Penso che sia necessario perché non solo le istanze pacifiste ma anche tutti gli altri temi non rimangano semplici proposte teoriche che nessun sistema decisionale arriverà a attuare. Da questo punto di vista dall'ambito pacifista potrebbero venire un notevole contributo non solo di idee ma anche di esperienze, facendo in modo, per esempio, che il 61% degli italiani che non vogliono la presenza di soldati italiani negli scenari di guerra vedano realizzate le loro aspettative.

Si tratterebbe di ripensare ai meccanismi della rappresentanza e della partecipazione, tenendo conto della sempre più ridotta disponibilità delle persone a rimetterci del proprio per il bene comune ma allo stesso tempo di un recupero culturale della nozione di bene comune.

Probabilmente sarebbe utile seguire entrambe le strade perché limitarsi a riflettere sulla revisione dei meccanismi consensuali senza impegnarsi a recuperare almeno un livello di partecipazione e coinvolgimento sarebbe probabilmente solo un esercizio accademico.
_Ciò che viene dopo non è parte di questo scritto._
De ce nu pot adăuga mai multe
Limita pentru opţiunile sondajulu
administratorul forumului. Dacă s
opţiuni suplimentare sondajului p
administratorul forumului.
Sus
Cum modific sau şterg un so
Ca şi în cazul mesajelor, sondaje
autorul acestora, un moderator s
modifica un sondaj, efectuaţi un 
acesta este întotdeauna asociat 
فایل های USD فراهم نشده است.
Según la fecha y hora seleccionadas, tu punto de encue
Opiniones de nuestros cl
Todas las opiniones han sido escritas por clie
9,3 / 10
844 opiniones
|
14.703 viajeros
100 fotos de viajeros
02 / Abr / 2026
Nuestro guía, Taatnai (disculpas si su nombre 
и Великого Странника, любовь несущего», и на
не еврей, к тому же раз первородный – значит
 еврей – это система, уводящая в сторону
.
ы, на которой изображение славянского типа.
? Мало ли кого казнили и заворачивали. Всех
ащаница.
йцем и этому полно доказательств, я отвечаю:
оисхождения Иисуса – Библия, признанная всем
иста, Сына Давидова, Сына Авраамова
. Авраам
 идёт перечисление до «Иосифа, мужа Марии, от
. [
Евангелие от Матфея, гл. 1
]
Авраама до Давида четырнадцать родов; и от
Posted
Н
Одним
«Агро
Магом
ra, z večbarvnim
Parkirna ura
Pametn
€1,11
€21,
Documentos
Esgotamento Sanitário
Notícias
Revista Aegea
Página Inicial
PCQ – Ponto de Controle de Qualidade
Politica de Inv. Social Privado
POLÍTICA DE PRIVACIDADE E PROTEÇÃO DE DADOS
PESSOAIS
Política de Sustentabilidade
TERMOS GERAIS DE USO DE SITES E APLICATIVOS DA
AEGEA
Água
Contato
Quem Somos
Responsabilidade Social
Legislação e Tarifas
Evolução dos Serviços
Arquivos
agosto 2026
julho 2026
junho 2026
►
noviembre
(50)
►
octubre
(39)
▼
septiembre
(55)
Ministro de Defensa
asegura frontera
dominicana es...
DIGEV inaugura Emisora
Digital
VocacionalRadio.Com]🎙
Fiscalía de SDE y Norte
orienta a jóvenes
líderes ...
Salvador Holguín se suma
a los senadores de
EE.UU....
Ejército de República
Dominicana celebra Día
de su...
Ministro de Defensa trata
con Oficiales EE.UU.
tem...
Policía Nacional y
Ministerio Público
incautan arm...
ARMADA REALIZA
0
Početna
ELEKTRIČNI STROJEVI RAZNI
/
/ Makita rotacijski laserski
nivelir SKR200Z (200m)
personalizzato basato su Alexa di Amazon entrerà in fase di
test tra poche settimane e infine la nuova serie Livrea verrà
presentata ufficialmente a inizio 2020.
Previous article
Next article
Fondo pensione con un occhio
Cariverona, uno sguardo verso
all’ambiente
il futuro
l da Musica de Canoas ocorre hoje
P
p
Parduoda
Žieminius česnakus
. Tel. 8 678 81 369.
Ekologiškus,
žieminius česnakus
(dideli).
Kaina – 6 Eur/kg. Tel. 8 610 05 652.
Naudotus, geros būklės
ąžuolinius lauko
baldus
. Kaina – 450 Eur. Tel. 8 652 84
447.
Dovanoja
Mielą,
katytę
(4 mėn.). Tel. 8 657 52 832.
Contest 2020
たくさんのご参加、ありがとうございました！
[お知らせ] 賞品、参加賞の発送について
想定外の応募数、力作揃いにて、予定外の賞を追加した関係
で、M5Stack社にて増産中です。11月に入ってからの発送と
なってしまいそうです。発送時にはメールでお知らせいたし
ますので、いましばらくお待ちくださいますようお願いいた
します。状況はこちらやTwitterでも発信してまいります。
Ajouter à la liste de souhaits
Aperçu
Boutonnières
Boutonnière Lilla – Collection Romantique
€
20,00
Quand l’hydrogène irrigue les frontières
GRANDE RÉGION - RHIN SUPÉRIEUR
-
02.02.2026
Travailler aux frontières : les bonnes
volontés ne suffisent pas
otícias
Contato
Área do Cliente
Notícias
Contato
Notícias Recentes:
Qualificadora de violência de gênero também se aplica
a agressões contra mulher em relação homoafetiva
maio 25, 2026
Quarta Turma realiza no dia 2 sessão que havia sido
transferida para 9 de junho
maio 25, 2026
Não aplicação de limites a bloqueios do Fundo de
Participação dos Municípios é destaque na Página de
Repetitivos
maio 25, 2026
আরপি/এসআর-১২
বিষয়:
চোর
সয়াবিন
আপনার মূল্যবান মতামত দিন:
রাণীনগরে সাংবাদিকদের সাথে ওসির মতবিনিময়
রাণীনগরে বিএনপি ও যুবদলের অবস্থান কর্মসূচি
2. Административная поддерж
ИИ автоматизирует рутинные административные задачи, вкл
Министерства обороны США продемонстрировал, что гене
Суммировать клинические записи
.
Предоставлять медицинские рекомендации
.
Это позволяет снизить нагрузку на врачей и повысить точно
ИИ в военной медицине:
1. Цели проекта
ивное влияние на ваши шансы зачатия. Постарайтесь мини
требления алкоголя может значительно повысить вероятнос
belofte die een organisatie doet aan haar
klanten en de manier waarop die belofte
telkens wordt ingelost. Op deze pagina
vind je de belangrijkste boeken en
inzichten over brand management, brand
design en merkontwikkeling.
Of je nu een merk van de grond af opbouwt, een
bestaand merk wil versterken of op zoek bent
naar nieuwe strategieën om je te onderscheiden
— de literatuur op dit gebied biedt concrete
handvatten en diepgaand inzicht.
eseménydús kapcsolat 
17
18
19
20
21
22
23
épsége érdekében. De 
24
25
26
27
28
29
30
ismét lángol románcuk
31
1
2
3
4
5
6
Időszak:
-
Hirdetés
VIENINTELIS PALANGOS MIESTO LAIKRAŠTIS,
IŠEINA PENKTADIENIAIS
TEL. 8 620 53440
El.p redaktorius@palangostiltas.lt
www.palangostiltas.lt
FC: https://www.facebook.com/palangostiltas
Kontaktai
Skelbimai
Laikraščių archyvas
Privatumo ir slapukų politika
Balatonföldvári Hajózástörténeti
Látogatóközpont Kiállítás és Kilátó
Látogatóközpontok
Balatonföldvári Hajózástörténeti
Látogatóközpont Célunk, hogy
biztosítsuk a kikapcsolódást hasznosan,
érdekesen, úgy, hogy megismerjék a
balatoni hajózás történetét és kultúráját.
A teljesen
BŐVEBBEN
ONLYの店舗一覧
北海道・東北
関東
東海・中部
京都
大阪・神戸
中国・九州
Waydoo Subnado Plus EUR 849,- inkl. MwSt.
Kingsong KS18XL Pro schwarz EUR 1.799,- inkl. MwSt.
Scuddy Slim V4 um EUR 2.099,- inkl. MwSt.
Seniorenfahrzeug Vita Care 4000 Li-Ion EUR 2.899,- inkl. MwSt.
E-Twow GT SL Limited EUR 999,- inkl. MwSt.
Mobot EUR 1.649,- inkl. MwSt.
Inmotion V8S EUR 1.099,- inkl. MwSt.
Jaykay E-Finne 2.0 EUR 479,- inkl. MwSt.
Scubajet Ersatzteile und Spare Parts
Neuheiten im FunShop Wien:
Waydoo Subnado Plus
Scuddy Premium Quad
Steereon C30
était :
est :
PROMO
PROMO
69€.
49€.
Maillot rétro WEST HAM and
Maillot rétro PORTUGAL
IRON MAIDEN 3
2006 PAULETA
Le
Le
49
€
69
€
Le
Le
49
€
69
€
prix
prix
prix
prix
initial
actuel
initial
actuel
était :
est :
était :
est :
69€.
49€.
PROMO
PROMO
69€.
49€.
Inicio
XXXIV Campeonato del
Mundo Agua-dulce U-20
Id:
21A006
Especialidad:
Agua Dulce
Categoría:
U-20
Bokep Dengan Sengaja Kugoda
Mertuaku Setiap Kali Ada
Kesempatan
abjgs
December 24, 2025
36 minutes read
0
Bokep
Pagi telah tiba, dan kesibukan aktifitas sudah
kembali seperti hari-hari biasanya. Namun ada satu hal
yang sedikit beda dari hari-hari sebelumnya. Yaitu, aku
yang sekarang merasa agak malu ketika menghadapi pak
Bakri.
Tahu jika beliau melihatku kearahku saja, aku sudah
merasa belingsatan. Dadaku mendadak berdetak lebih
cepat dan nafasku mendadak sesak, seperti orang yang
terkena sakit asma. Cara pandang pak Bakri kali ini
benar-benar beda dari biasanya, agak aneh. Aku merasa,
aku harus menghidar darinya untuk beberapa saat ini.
D'altra parte limitarsi ad affidarsi all'azione diretta, a parte i problemi di coinvolgimento, costringerebbe ad un tale impegno di energie e di tempo che permetterebbe di affrontare solo un numero molto ristretto di argomenti, abbandonando inefficacemente gli altri ai meccanismi democratici attuali.

Carlo Schenone.

ex incaricato nazionale del settore Pace, Nonviolenza e Solidarietà degli scout dell'AGESCI, ex capogruppo di "Democrazia e Partecipazione" nel Consiglio Comunale di Genova, ex segretario nazionale delle Forze Nonviolente di Pace, docente al Master "Gestione dei conflitti interculturali ed interreligiosi" dell'Università di Pisa, docente al corso di Laurea Specialistica in Scienze della Pace dell'Università di Pisa, membro del gruppo stampa del Genoa Social Forum durante il G8 di Genova, trainer.